We all laugh nervously and start to relax just a bit. Traffic lets up and we are cruising down the street, three cars abreast in two marked lanes. Mirta looks back at us from the front seat and says "isn't this fun?" We all look back at the traffic just in time to see our taxi driver gunning to overtake a car and cut right in front of a large delivery truck, a gutsy move in a gutless car. This time, four out of four passengers scream.

Finally arriving at our hotel, we tumble out, very glad to have survived the taxi ride. We pay the driver the equivalent of $4 and count it as one of the most reasonable thrill rides ever. Not one I want to try again though, thank you very much.

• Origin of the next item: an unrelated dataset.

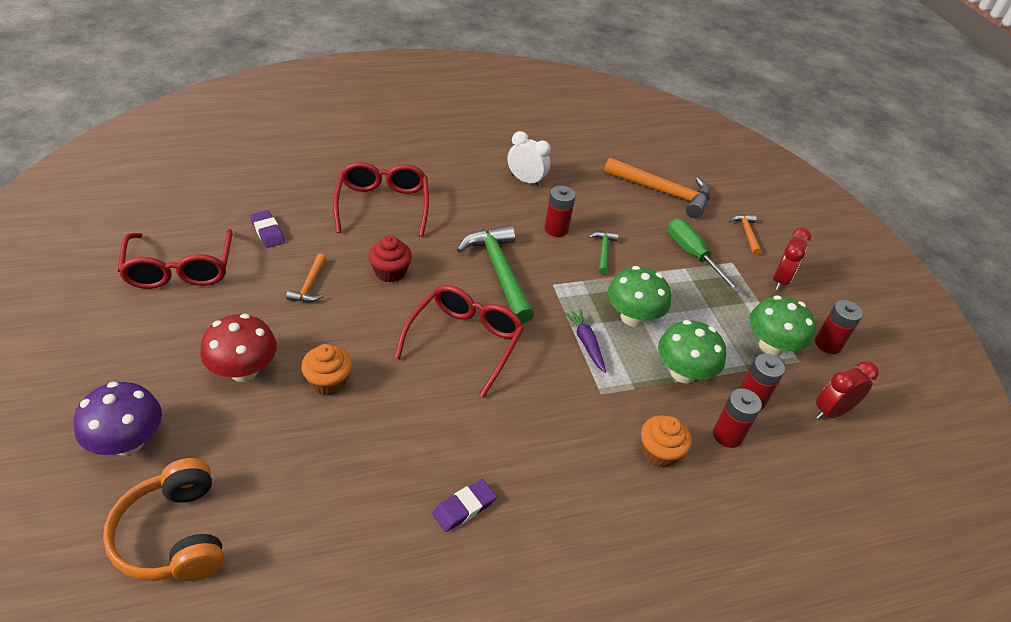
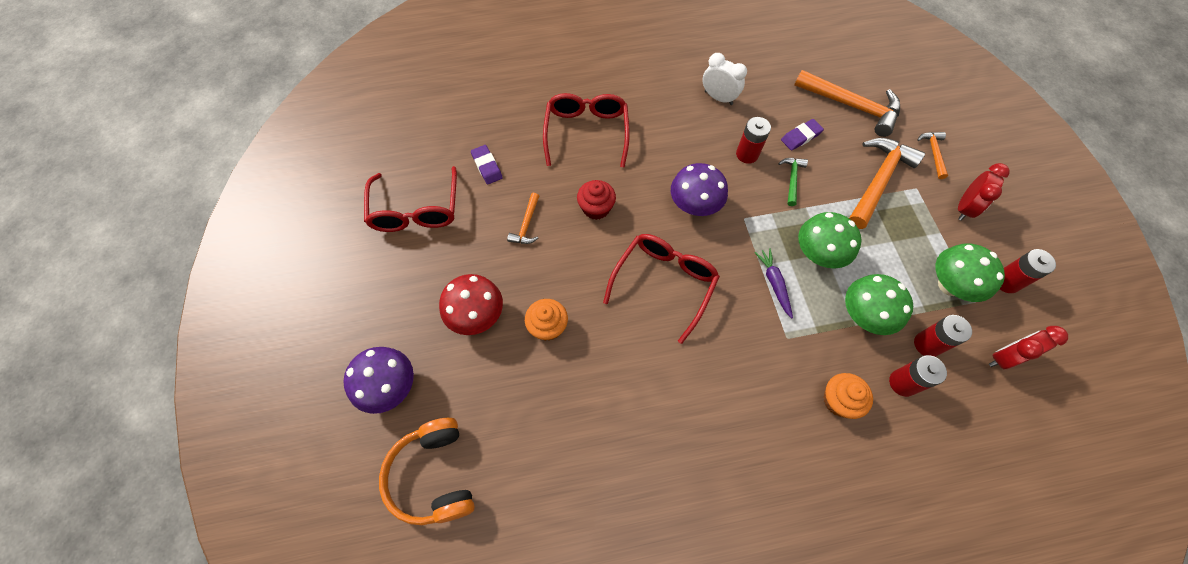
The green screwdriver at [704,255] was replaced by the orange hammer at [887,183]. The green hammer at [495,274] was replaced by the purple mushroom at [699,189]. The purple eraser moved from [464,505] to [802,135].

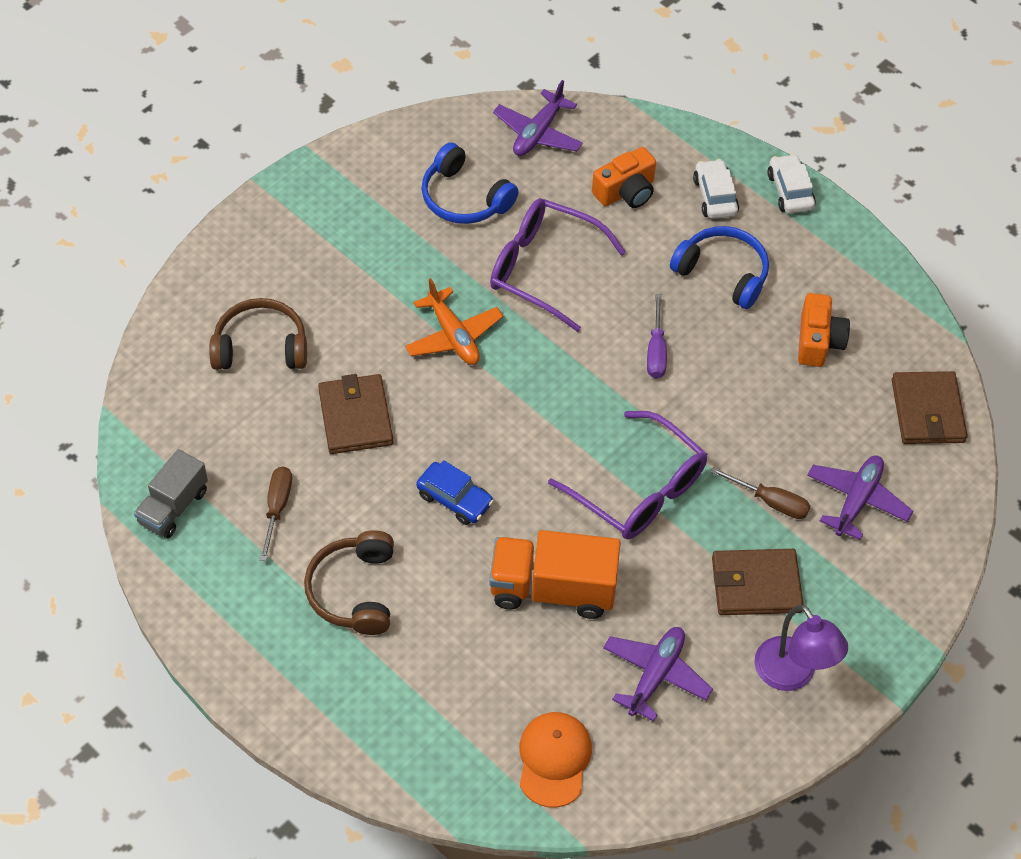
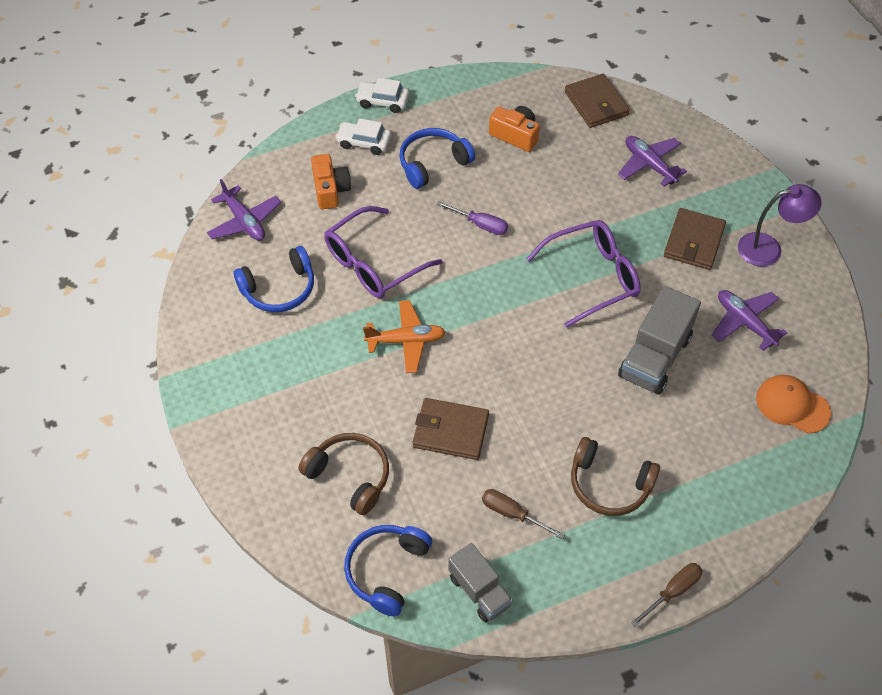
The brown headphones at [258,334] turned 105 degrees clockwise. The brown wallet at [930,407] turned 45 degrees clockwise. The blue car at [455,492] disappeared. The brown screwdriver moved from [760,493] to [666,595]. The orange truck at [555,574] became the grey truck at [659,340]. The blue headphones at [388,571] appeared.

We go to the bank of three elevators in our hotel. The one on the far left opens up. By now we know that this particular elevator is possessed. Sometimes it will take you to the correct floor, sometimes not. The elevator reads Floor 4 as Somewhere in the Range of Floor 4. As we rehash our exciting taxi ride, each of us gets off on the wrong floor and we find our way to our rooms, laughter echoing in the staircase. My friend with Inca's Revenge is not laughing though, she is running at this point.